[FRAGMENTO DE LA FUENTE]

¿Agustín Acosta contra Julián del Casal?

 

     Agustín Acosta nació en la ciudad de Matanzas el 12 de noviembre de 1886. Estudió leyes y fue encarcelado por su oposición al dictador Gerardo Machado. Bajo otra dictadura – la de Batista – fue consagrado en 1955 como poeta nacional. Como afirma Manuel Díaz Martínez, “[s]u principal aporte a la renovación de la lírica cubana es la emotiva sencillez que domina sus mejores versos —temprano antecedente del coloquialismo de los años 50 y 60—, de la que es ejemplo consumado el soneto “La camisa”; sencillez que le permitió trasmitir con soltura y transparencia, tanto en décimas de tono popular como en el extenso poema “Las carretas en la noche”, inquietudes y sentimientos relacionados con el país. Este poema, el más célebre de los suyos, pertenece al libro La zafra, que lo vincula a la Vanguardia y por el que es considerado, junto a Regino Pedroso (1896-1983), iniciador de la corriente político-social en la poesía cubana de la República.” Abandonó la Isla en 1972, dejando vacante la silla de «poeta nacional», que fue ocupada por Nicolás Guillén. Murió en Miami – Acosta, no Guillén – el 12 de marzo de 1979.
Solo dos años después de que Lezama Lima publicara su ensayo sobre Julián del Casal en el suplemento dominical de El Mundo, Agustín Acosta leyó el trabajo que presentamos en la tumba de Casal, durante la peregrinación llevada a cabo por la Sociedad Nacional de Bellas Artes, el 21 de octubre de 1943, con motivo de cumplirse el cincuentenario de la muerte del poeta. Refiere Díaz Martínez que vio a Acosta por última vez, cuando este lo visitó en La Habana. El poeta de las carretas le contó “que en 1910 había visto en el habanero Hotel Inglaterra a Rubén Darío, pero de espalda, sólo de espalda, porque no se atrevió a acercársele y saludarlo.” Quizá esa timidez explique tanto este dudoso homenaje a Casal, como la sensación de carreta extraviada que nos dejan sus comentarios sobre el modernismo y el poeta nicaragüense.

 

Evocación de Julián del Casal

Agustín Acosta

     Él ha permanecido solo demasiado tiempo. Junto a su tumba él no sentía el rumor del mundo, cuando en las noches deslumbradoras, o en los días ennegrecidos, él vagaba por estos lugares alegres, tenaz perseguidor del alma amiga, del alma hermana que le sonriera en su largo silencio.
     Culpables hemos sido todos, y yo más que ninguno; porque, si bien hiriéndome de sinceridad el corazón, acaso no supe reconocerle su innata jerarquía, la noche aquélla en que la Academia de Artes y Letras me abría sus brazos maternales.

[MATERIAL]

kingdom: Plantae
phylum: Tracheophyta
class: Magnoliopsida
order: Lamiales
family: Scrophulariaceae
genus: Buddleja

[INSTRUCCIONES]
a - ¿Qué fechas completas, con día, mes y año, aparecen en el fragmento sobre Agustín Acosta? Enuméralas todas.
b - Responde según el fragmento sobre Agustín Acosta:
(i) ¿En qué ciudad nació Agustín Acosta?
(ii) ¿En qué año abandonó Acosta la Isla?
(iii) ¿En qué hotel vio Acosta a Rubén Darío en 1910?

[RESPUESTAS POR TAREA]
a -
12 de noviembre de 1886
21 de octubre de 1943
12 de marzo de 1979

b -
(i) En Matanzas.
(ii) En 1972.
(iii) En el Hotel Inglaterra, en La Habana.